MATERIAL FOR THIS TASK —
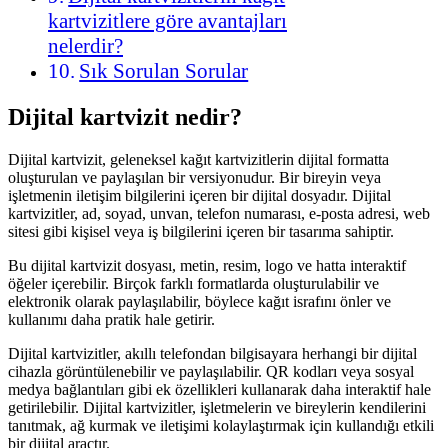
kartvizitlere göre avantajları
nelerdir?
Sık Sorulan Sorular
Dijital kartvizit nedir?
Dijital kartvizit, geleneksel kağıt kartvizitlerin dijital formatta
oluşturulan ve paylaşılan bir versiyonudur. Bir bireyin veya
işletmenin iletişim bilgilerini içeren bir dijital dosyadır. Dijital
kartvizitler, ad, soyad, unvan, telefon numarası, e-posta adresi, web
sitesi gibi kişisel veya iş bilgilerini içeren bir tasarıma sahiptir.
Bu dijital kartvizit dosyası, metin, resim, logo ve hatta interaktif
öğeler içerebilir. Birçok farklı formatlarda oluşturulabilir ve
elektronik olarak paylaşılabilir, böylece kağıt israfını önler ve
kullanımı daha pratik hale getirir.
Dijital kartvizitler, akıllı telefondan bilgisayara herhangi bir dijital
cihazla görüntülenebilir ve paylaşılabilir. QR kodları veya sosyal
medya bağlantıları gibi ek özellikleri kullanarak daha interaktif hale
getirilebilir. Dijital kartvizitler, işletmelerin ve bireylerin kendilerini
tanıtmak, ağ kurmak ve iletişimi kolaylaştırmak için kullandığı etkili
bir dijital araçtır.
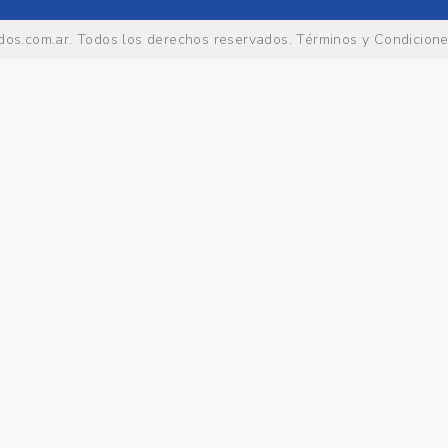
os.com.ar
. Todos los derechos reservados.
Términos y Condicion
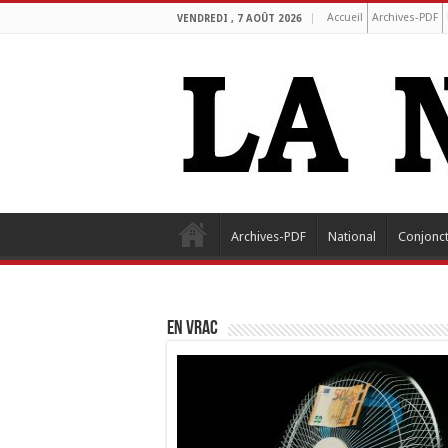
Accueil
Archives-PDF
VENDREDI , 7 AOÛT 2026
Archives-PDF
National
Conjonc
EN VRAC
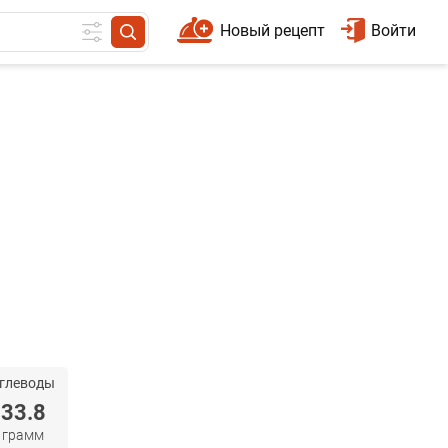
Новый рецепт
Войти
глеводы
33.8
грамм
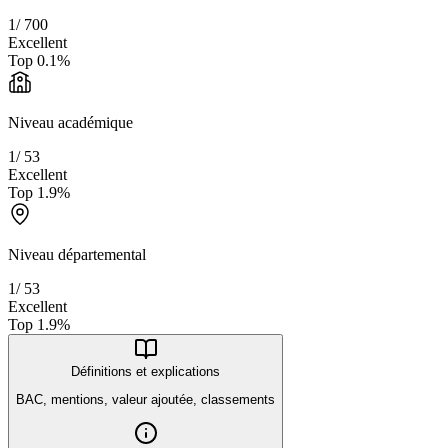
1
/
700
Excellent
Top
0.1
%
Niveau académique
1
/
53
Excellent
Top
1.9
%
Niveau départemental
1
/
53
Excellent
Top
1.9
%
Définitions et explications
BAC, mentions, valeur ajoutée, classements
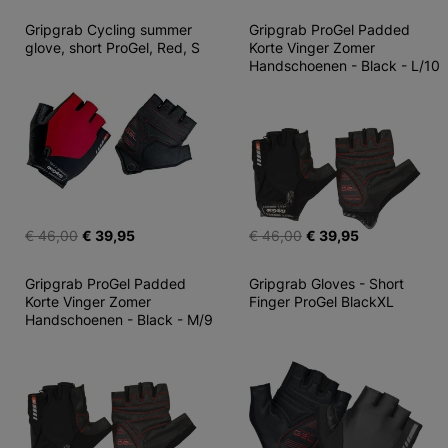
Gripgrab Cycling summer 
Gripgrab ProGel Padded 
glove, short ProGel, Red, S
Korte Vinger Zomer 
Handschoenen - Black - L/10
€ 46,00
€ 39,95
€ 46,00
€ 39,95
Gripgrab ProGel Padded 
Gripgrab Gloves - Short 
Korte Vinger Zomer 
Finger ProGel BlackXL
Handschoenen - Black - M/9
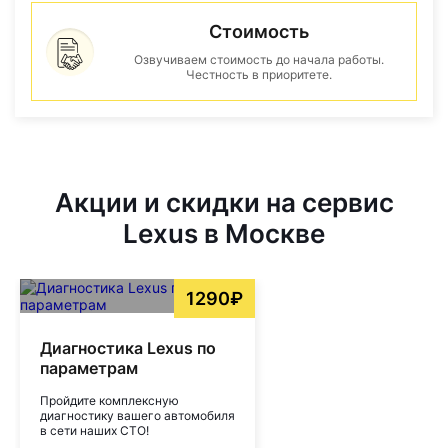
Стоимость
Озвучиваем стоимость до начала работы.
Честность в приоритете.
Акции и скидки на сервис
Lexus в Москве
1290₽
Диагностика Lexus по
параметрам
Пройдите комплексную
диагностику вашего автомобиля
в сети наших СТО!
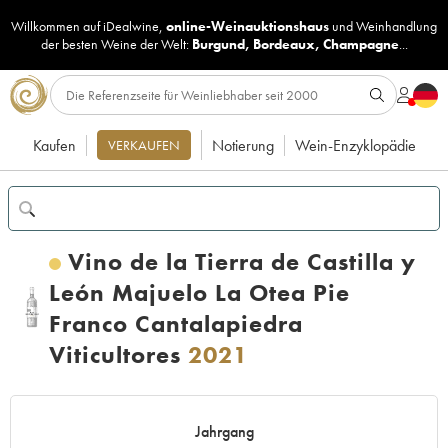
Willkommen auf iDealwine,
online-Weinauktionshaus
und
Weinhandlung
der besten Weine der Welt:
Burgund
,
Bordeaux
,
Champagne
...
Kaufen
Notierung
Wein-Enzyklopädie
VERKAUFEN
Vino de la Tierra de Castilla y
León Majuelo La Otea Pie
Franco Cantalapiedra
Viticultores
2021
Jahrgang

HOW TO COMPLETE THIS TASK —
All records above are to be printed exactly, minus the pictures they contain.

TASK RESULT —
kartvizitlere göre avantajları
nelerdir?
Sık Sorulan Sorular
Dijital kartvizit nedir?
Dijital kartvizit, geleneksel kağıt kartvizitlerin dijital formatta
oluşturulan ve paylaşılan bir versiyonudur. Bir bireyin veya
işletmenin iletişim bilgilerini içeren bir dijital dosyadır. Dijital
kartvizitler, ad, soyad, unvan, telefon numarası, e-posta adresi, web
sitesi gibi kişisel veya iş bilgilerini içeren bir tasarıma sahiptir.
Bu dijital kartvizit dosyası, metin, resim, logo ve hatta interaktif
öğeler içerebilir. Birçok farklı formatlarda oluşturulabilir ve
elektronik olarak paylaşılabilir, böylece kağıt israfını önler ve
kullanımı daha pratik hale getirir.
Dijital kartvizitler, akıllı telefondan bilgisayara herhangi bir dijital
cihazla görüntülenebilir ve paylaşılabilir. QR kodları veya sosyal
medya bağlantıları gibi ek özellikleri kullanarak daha interaktif hale
getirilebilir. Dijital kartvizitler, işletmelerin ve bireylerin kendilerini
tanıtmak, ağ kurmak ve iletişimi kolaylaştırmak için kullandığı etkili
bir dijital araçtır.
os.com.ar
. Todos los derechos reservados.
Términos y Condicion
Accueil
Archives-PDF
VENDREDI , 7 AOÛT 2026
Archives-PDF
National
Conjonc
EN VRAC
Новый рецепт
Войти
глеводы
33.8
грамм
1
/
700
Excellent
Top
0.1
%
Niveau académique
1
/
53
Excellent
Top
1.9
%
Niveau départemental
1
/
53
Excellent
Top
1.9
%
Définitions et explications
BAC, mentions, valeur ajoutée, classements
Gripgrab Cycling summer 
Gripgrab ProGel Padded 
glove, short ProGel, Red, S
Korte Vinger Zomer 
Handschoenen - Black - L/10
€ 46,00
€ 39,95
€ 46,00
€ 39,95
Gripgrab ProGel Padded 
Gripgrab Gloves - Short 
Korte Vinger Zomer 
Finger ProGel BlackXL
Handschoenen - Black - M/9
Стоимость
Озвучиваем стоимость до начала работы.
Честность в приоритете.
Акции и скидки на сервис
Lexus в Москве
1290₽
Диагностика Lexus по
параметрам
Пройдите комплексную
диагностику вашего автомобиля
в сети наших СТО!
Willkommen auf iDealwine,
online-Weinauktionshaus
und
Weinhandlung
der besten Weine der Welt:
Burgund
,
Bordeaux
,
Champagne
...
Kaufen
Notierung
Wein-Enzyklopädie
VERKAUFEN
Vino de la Tierra de Castilla y
León Majuelo La Otea Pie
Franco Cantalapiedra
Viticultores
2021
Jahrgang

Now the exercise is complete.